# [What to work on]
Reproduce the stretch of the sidewalks text below from "- Enforce vending" through "number of vendors.", word for word.

# [Quoted text]
■ ■ ■ ■ ■ ■ ■

Winter
2002, p.14-15
Reclaiming the Sidewalks
Read the latest news
about this issue.
New York City pedestrians
need safe, spacious sidewalks free of moving cars, parked cars, clots of
newspaper boxes and garbage, seemingly permanent scaffolding, broken pavement
and illegal and intrusive vendors. But, as we all know, New York's sidewalks
are impossibly crowded, obstructed and narrow. T.A. has made an enormous
effort to make street crossings safer for pedestrians, but conditions on the
sidewalks are growing intolerable. Because of this, we are launching a
four-part advocacy campaign. Reclaiming the Sidewalks is rooted in the simple
premise that sidewalks are for walking, and that pedestrians deserve safe,
congenial conditions that respect their dignity and humanity.
1. Safe Sidewalks
Goal: Keep runaway vehicles off sidewalks, where they injure 500
pedestrians a year.
Target: Locations with high numbers of pedestrians and histories of
vehicles crashing on sidewalks.
Solutions:
- Steel and concrete
bollards installed along the curb at high risk locations by a DOT on-call
contractor, and as a routine part of the rebuilding of all arterial
streets.
- Increased speeding and red
light enforcement by police and automated cameras.
- New legislation imposing
automatic license revocation, $5000 fine and presumption of criminal
intent for driving on sidewalks.
2. Clear Sidewalks
Goal: Clear sidewalks of obstructions
Targets:
- Cars parked on sidewalks
- Vending boxes narrowing
passage
- "Permanent"
scaffolding
- Illegal and obstructive
vendors
- Excessively protruding
restaurant and store front porches
Solutions:
- A City law requiring that
pedestrians be provided with a basic level of service, guaranteeing
minimum sidewalk widths for given volumes. A grade of "C" (using
national standards) would be a good place to start.
- A City law raising the
fine for parking on sidewalks to $500 and automatic tow.
- Enforcement of existing
sidewalk parking laws by police. (Commissioner Kelly must make cops live
up to their credo of Courtesy, Professionalism and Respect by getting
their own cars off of the sidewalk!)
- A City law giving the DOT
the authority to regulate newspaper-vending boxes that block curb cuts and
crowd corners.
- A City law giving the DOT
enforcement and regulatory authority over the duration of scaffolding.
Require each scaffolding site to have two signs easily visible to
pedestrians which include the name, phone, email and address for the
client, erector and City DOT enforcement as well as a description of the
work and the start and finish date of the permit.
- Install inexpensive,
attractive, anti-parking bollards where sidewalk parking is a perennial
problem.
- Ban permits for
restaurants and other commercial establishments which encroach upon scarce
sidewalk space - per legislation guaranteeing minimum sidewalk width.
- Enforce vending permits
and ban vendors from areas with inadequate sidewalk space - per
legislation guaranteeing minimum sidewalk width. Provide vending space by
taking one parking spot on each block in dense areas, or by creating
car-free streets. Millions of pedestrians should not suffer intolerable
crowding for the benefit of a relatively tiny number of vendors.
3. Wide Sidewalks
Goal: Widen the most crowded and highest volume sidewalks over the next
decade.
Target: Initially, sidewalks near transit and those carrying the very
highest volume of pedestrians.

■ ■ ■ ■ ■ ■ ■

# [Material provided]
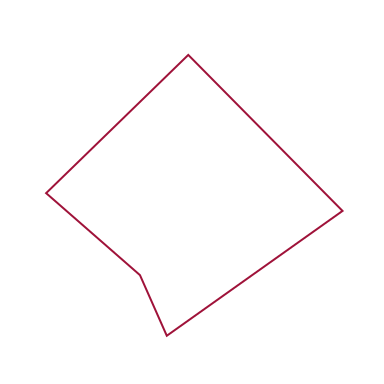 46, Ad Dawhah, Qatar, rotated 347°
{"feature_id": "91078587B47528801235686", "entity_name": "46", "entity_type": "district", "adm_level": 2, "iso_a3": "QAT", "parent_name": "Qatar", "parent_adm1": "Ad Dawhah", "projection": "equal_earth", "projection_center": [51.544, 25.231], "detail": "fine", "context": "isolated", "style": "outline", "palette": "rose", "viewbox_px": 384, "rotation_deg": 347, "n_neighbors": 0, "source": "geoboundaries", "source_scale": "gbopen_adm2", "svg_char_len": 257}
<svg xmlns="http://www.w3.org/2000/svg" viewBox="0 0 384 384"><g transform="rotate(347 192 192)"><path d="M219.2,57.6L218.7,57.9L218.2,58.2L49.6,160.3L122.6,261.3L135.1,326.4L334.4,244.3L219.2,57.6Z" fill="none" stroke="#9f1239" stroke-width="2"/></g></svg>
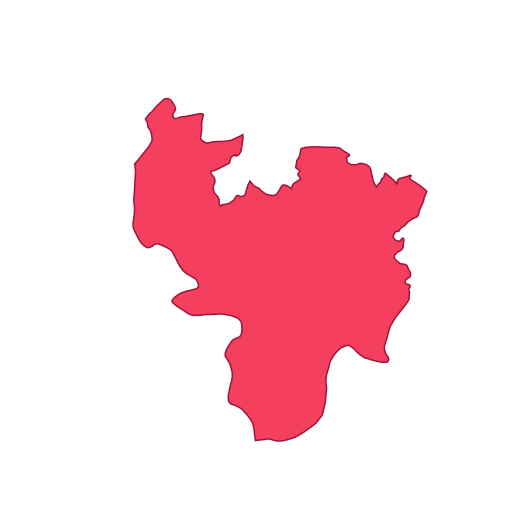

■ ■ ■ ■ ■ ■ ■

# [Full output]
- Enforce vending permits
and ban vendors from areas with inadequate sidewalk space - per
legislation guaranteeing minimum sidewalk width. Provide vending space by
taking one parking spot on each block in dense areas, or by creating
car-free streets. Millions of pedestrians should not suffer intolerable
crowding for the benefit of a relatively tiny number of vendors.